People usually feel good when they make a charitable donation, but they feel even better if they make the donation directly to someone they know or in a way that builds social connection. Research to be published in the International Journal of Happiness and Development investigates for the first time how social connection helps turn generous behavior into positive feelings on the part of the donor.
Lara Aknin of Simon Fraser University, in Burnaby, British Columbia, Canada, and colleagues at the University of British Columbia, Vancouver and Harvard Business School, Massachusetts, USA, wanted to examine when the emotional benefits of giving to charity become manifest. They carried out three studies of charitable donations, or more precisely pro-social spending, and found that spending money on others or giving money to charity leads to the greatest happiness boost when giving fosters social connection. The overarching conclusion is that donors feel happiest if they give to a charity via a friend, relative or social connection rather than simply making an anonymous donation to a worthy cause.

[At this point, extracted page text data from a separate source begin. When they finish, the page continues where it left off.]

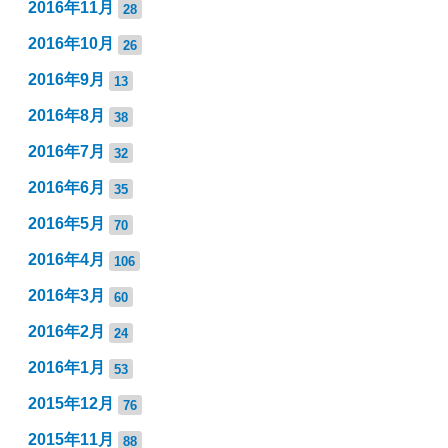
2016年11月
28
2016年10月
26
2016年9月
13
2016年8月
38
2016年7月
32
2016年6月
35
2016年5月
70
2016年4月
106
2016年3月
60
2016年2月
24
2016年1月
53
2015年12月
76
2015年11月
88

The research has implications for not-for-profit organizations hoping to maximize donations, suggesting that recruiting advocates and helping them build on their social connections could have benefits for the donors too. Extending these findings, it is possible that if donors have a greater sense of happiness when giving involves making a social connection one might imagine that the positive emotions might even lead to more frequent and perhaps bigger donations. Extrapolating further from the research happy donors might themselves be more likely to become advocates for a given cause or benefit it through their spontaneous word-of-mouth marketing.” The findings also complement earlier research that has demonstrated a positive effect on happiness of social interaction and taking part in voluntary work.
“While additional factors other than social connection likely influence the happiness gained from pro-social spending our findings suggest that putting the social in pro-social is one way to transform good deeds into good feelings,” the team concludes.